Is there a law school which teaches law students the skill of blogging? Whether a class or a program affiliated with the career development office?

I have not found one yet, though Daniel Linna did a heck of a job introducing students to blogging and social media while he was a professor at Michigan State University Law School.

I don’t mean to imply that legal blogging is preferred to the traditional legal writing track at law schools. That argument cannot be won, nor should it be argued.

At the same time, there are law professor blogs exceeding The Harvard Law Review on their Alexa Ranking (Amazon tool measuring web ranking).

Law blogs also have a history of building a law professor’s and a law school’s reputation.

In the case of MSU College of Law (Michigan State) law students received clerking opportunties, speaking engagements and employment upon graduation as a result of their legal blogging.

Indiana University – Maurer School of Law Professor William Henderson recently wrote on the influence his blog gave him, more so he made clear than he would have achieved through writing for law reviews and law journals.

Henderson’s Legal Evolution (blog) recently received an ISSN number from the Library of Congress.
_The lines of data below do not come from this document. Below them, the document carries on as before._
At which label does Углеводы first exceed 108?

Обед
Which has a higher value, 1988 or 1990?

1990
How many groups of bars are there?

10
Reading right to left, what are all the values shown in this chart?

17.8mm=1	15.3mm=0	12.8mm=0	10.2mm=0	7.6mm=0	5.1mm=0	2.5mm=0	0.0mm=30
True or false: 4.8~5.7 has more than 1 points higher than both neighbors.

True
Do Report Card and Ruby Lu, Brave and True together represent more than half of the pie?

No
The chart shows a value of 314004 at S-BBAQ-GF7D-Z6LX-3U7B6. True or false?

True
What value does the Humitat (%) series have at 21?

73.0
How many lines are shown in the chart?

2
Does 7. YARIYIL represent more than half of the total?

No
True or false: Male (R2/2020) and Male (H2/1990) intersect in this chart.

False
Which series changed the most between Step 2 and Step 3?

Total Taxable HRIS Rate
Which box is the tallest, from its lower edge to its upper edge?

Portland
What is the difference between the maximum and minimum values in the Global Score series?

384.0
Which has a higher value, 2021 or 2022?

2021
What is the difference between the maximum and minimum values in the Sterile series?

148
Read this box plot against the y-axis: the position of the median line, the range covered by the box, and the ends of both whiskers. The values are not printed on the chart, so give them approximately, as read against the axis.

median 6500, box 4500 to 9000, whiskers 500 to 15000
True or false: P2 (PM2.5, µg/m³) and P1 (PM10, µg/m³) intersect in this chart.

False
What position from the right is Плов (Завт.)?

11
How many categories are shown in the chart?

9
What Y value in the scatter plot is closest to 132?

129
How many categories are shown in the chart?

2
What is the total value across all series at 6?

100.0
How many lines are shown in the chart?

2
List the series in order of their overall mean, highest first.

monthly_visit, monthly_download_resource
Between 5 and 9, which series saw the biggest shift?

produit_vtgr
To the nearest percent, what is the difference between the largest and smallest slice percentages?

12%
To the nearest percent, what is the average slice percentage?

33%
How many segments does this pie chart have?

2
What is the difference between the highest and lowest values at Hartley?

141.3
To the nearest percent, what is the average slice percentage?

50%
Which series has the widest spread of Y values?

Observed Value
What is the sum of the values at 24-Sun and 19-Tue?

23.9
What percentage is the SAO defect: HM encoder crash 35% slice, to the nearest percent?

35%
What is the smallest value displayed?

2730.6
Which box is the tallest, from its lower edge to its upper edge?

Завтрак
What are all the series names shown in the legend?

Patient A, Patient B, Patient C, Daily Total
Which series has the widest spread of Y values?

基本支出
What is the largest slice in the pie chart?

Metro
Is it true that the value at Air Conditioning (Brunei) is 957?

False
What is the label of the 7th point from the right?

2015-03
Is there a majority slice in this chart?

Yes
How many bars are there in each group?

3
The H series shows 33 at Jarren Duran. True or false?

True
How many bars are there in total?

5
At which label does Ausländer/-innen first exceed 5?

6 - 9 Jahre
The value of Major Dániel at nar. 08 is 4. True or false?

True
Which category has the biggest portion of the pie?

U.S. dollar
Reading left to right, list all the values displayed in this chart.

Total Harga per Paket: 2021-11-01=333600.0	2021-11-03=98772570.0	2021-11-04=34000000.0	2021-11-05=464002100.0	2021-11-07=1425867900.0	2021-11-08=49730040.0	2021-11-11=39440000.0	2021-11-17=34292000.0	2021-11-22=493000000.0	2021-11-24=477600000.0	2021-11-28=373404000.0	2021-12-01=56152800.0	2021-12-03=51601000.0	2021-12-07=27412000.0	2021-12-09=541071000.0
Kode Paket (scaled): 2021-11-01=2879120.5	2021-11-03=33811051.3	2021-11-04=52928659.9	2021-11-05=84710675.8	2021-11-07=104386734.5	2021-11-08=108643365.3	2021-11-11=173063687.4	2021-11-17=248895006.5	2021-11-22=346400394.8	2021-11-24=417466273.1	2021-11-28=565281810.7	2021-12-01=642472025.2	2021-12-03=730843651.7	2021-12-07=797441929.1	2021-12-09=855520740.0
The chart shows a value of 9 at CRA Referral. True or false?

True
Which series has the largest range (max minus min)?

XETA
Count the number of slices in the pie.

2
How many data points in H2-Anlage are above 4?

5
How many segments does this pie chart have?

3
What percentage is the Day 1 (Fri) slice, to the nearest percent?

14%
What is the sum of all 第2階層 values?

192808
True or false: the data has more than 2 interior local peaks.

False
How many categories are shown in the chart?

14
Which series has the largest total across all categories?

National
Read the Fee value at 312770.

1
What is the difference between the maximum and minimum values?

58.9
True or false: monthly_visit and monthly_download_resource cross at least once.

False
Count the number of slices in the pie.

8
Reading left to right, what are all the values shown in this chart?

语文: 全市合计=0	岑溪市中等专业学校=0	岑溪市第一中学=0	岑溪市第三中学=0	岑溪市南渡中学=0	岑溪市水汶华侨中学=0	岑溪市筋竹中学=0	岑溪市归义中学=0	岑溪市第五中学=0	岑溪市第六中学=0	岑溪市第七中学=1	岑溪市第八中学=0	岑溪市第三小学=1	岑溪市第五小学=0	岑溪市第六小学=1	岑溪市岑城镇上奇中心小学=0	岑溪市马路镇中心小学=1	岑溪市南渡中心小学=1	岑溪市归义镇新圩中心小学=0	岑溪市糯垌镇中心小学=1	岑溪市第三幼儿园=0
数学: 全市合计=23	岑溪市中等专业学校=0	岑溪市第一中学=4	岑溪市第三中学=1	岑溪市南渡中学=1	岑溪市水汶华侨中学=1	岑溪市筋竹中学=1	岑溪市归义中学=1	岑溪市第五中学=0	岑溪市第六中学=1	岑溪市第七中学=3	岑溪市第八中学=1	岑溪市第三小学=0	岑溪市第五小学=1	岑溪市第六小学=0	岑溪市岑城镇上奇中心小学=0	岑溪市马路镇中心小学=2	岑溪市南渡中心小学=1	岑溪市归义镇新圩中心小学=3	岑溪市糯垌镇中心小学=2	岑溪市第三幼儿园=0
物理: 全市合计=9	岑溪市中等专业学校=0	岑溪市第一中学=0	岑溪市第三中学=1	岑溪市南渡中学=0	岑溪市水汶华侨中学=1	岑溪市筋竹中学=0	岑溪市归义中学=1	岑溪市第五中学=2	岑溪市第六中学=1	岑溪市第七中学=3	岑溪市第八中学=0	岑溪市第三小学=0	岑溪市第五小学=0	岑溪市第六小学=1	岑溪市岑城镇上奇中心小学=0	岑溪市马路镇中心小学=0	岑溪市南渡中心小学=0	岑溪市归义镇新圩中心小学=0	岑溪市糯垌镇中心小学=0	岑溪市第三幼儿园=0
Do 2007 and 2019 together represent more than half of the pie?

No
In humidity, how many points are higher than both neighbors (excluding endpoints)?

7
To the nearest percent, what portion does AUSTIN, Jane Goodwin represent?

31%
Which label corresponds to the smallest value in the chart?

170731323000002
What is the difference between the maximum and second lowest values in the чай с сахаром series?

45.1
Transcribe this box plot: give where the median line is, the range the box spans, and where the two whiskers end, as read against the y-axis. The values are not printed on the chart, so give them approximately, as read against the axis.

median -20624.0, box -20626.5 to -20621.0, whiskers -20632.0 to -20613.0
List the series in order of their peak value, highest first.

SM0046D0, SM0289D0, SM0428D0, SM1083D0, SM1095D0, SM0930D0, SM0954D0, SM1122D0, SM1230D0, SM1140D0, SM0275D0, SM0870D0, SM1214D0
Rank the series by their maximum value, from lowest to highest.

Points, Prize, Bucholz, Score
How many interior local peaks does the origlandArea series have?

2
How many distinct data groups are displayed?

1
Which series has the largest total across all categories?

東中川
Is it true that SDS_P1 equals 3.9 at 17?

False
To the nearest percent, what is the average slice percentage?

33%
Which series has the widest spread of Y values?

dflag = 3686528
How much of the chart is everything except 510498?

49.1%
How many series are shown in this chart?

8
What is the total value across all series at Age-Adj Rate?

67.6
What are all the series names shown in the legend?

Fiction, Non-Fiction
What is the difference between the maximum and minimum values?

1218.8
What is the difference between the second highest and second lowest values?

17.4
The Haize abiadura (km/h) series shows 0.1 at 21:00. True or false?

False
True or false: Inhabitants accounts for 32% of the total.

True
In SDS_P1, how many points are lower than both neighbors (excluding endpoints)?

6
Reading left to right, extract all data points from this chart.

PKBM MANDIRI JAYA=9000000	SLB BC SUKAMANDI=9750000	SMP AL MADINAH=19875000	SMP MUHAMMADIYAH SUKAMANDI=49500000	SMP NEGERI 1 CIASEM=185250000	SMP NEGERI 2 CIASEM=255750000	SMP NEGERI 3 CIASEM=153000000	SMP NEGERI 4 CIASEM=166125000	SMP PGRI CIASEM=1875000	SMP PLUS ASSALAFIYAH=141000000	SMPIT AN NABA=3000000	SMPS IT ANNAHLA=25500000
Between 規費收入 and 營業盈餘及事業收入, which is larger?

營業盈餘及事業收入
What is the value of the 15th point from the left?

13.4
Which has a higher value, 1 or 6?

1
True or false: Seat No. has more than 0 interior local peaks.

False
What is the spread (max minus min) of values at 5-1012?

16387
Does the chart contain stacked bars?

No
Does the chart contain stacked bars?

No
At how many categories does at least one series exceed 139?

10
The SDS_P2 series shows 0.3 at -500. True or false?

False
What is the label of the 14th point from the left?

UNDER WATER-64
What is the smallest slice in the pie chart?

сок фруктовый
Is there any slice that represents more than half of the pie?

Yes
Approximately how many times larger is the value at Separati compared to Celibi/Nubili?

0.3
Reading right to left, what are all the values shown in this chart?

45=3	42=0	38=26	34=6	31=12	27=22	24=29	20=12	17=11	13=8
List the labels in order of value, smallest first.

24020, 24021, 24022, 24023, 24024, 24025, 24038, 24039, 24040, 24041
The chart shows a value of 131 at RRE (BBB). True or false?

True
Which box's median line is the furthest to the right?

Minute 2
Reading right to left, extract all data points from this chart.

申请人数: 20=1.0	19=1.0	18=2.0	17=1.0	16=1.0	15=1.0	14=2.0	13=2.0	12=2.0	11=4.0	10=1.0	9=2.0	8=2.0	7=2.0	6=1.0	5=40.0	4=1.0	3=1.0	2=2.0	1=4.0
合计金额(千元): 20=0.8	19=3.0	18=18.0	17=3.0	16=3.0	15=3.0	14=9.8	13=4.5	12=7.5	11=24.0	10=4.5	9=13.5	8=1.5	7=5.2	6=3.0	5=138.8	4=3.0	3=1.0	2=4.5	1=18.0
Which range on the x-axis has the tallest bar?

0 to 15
The reason for an ISSN, as Henderson explains, “was less about being tracked by libraries and more about documenting our status as knowledge, on par with materials in journals, magazines, newspapers, and other periodicals.”

With the likes of law professor and former dean at Northwestern Law School, Dan Rodriguez, an Assistant General at Microsoft and a who’s who of other leaders in the evolution of the law, there’s no question that Henderson’s blog is on par with journals, periodicals and the like.

Law school doctrinal courses requiring students to produce writing assignments, as opposed to blogs, can stimulate meaningful learning, per Balsam, “but students do not engage as thoroughly because the end product is not put to any purpose other than generating a grade.”

Balsam believes one way to introduce authenticity and immediacy into legal writing is blogging by law students. She also sees law blogs as a dynamic and flourishing platform for connecting legal professionals.

Be it a platform, or community, I have always seen blogging as one which law students could learn from and network with legal professionals.

Legal blogging, not a doctrinal class, would provide law students the ability to connect theory with practice, to build a reputation, gain employment in an area in which they have a passion (during school and as a law grad) and pick up a life time skill they’ll use throughout their career as a lawyer.

Why not legal blogging classes at law schools?